1905: The Partition of Bengal leads to a massive upsurge among the people, and a call for swadeshi goods, leading to a boycott of British-manufactured goods.
1906: Formation of the Muslim League; Congress gives a call for swaraj (self-rule).
1911: Bengal Partition annulled, announcement that the capital of India to shift from Calcutta to Delhi.
1914-1918: Britain drags India into World War I. Sixty thousand Indians lose their lives in the First Great War.
1915: Mohandas Karamchand Gandhi returns to India from South Africa; he sets up ashram in Ahmedabad the same year, which would shift to the site of the Sabarmati ashram two years later.
1919: Britain seeks to introduce the Rowlatt Act, imposing severe curbs on civil rights. Indians protest.

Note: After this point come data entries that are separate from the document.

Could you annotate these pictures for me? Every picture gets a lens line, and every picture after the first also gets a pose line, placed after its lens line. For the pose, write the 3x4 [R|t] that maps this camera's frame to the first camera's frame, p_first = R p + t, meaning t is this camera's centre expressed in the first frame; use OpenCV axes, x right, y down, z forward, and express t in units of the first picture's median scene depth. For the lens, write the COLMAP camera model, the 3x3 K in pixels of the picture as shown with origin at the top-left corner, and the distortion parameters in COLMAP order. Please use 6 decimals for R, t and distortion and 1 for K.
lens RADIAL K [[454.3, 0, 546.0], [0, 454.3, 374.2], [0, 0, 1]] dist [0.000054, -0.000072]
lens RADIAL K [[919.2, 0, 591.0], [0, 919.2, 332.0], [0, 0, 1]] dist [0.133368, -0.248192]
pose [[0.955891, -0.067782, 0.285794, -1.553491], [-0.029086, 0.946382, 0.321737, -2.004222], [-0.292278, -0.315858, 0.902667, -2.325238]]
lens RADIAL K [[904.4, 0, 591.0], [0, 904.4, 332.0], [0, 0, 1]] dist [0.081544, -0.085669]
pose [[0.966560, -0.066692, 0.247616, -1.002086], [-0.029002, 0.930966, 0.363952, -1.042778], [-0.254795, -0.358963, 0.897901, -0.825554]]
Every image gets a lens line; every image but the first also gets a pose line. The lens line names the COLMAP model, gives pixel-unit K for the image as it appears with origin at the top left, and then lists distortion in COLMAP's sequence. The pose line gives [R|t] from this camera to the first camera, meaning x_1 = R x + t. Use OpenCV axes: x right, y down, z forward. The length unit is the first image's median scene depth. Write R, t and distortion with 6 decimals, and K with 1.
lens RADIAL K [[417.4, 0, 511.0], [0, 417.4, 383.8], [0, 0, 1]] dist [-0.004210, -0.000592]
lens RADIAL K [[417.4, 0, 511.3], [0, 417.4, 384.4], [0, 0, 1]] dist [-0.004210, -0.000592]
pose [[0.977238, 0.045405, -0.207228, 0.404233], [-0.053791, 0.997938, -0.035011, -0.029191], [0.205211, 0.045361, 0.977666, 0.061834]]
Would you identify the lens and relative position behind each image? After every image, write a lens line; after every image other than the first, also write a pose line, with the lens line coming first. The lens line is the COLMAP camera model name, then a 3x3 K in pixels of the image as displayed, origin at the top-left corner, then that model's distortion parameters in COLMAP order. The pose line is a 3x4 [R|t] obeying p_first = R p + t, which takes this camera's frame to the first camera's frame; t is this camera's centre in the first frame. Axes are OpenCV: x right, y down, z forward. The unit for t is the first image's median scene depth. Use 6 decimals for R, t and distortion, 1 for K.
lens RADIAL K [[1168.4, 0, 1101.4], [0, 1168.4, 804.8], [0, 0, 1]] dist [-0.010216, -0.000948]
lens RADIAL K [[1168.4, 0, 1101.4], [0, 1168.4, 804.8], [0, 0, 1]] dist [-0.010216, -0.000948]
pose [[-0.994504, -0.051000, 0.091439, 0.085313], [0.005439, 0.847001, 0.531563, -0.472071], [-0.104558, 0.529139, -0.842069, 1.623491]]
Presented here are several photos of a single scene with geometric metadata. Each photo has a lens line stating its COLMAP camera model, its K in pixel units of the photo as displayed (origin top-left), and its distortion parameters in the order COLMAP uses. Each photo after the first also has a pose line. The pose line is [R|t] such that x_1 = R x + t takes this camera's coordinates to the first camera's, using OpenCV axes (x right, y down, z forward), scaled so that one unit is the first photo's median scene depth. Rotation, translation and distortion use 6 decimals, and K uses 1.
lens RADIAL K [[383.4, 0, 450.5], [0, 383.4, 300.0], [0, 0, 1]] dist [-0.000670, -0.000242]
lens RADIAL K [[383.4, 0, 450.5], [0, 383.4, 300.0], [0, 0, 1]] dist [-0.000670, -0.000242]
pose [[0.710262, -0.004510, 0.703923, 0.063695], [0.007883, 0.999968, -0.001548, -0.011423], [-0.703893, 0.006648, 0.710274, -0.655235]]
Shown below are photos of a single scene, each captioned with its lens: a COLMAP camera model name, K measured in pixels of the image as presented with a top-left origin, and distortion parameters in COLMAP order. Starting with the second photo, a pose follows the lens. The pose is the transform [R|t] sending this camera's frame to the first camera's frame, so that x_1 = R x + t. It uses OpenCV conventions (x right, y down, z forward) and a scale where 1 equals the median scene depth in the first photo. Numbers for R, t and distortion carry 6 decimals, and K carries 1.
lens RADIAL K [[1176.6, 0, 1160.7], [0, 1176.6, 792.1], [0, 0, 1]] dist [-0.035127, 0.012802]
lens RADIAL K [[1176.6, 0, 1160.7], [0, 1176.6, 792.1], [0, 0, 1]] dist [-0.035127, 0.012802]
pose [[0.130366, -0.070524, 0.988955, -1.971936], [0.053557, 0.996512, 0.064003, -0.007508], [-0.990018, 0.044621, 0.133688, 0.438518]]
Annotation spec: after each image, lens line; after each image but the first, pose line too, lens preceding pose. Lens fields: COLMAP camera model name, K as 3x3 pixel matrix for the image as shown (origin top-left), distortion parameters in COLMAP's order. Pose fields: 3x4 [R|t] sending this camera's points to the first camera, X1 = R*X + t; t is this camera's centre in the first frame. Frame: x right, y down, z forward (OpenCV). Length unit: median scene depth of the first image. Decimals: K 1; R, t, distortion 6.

Massacre at Jallianwala Bagh in Amritsar; 400 men, women and children, who had gathered to protest peacefully against the Act, killed.
1921-1922: Gandhi launches the Civil Disobedience Movement, calls for boycott of British goods. Calls off movement a year later due to Chauri Chaura killing where a mob killed policemen.
1924: Moplah riots between Hindus and Muslims.
1927: The British government appoints the Simon Commission to recommend political reforms in India, no Indian is part of the Simon Commission. The Commission is boycotted when it visits India the following year.
1930: Gandhi leads the Salt Satyagraha to protest against the British government's monopoly on salt, forcing the government to amend the law. The Congress boycotts the First Round Table Conference in London.
1931: Second Round Table Conference leads to the Gandhi-Irwin pact that ends the civil disobedience movement and grants some political rights to Indians.
1932: Gandhi concludes the Poona Pact with Dr B R Ambedkar that does away with separate electorates for 'Untouchables,' but reserves some electoral seats for them.
1935: Government of India Act, passed by the British, gives Indian political rights at the provincial level.
1937: Provincial elections. Most provinces elect Congress, some elect Muslim League.
1939: Outbreak of World War II. Viceroy unilaterally declared India's participation in the war, leading to Congress ministries and the Congress boycotting the British in protest.
1941: Subhas Chandra Bose escapes from India, joins hands with the Axis powers in fight against the British.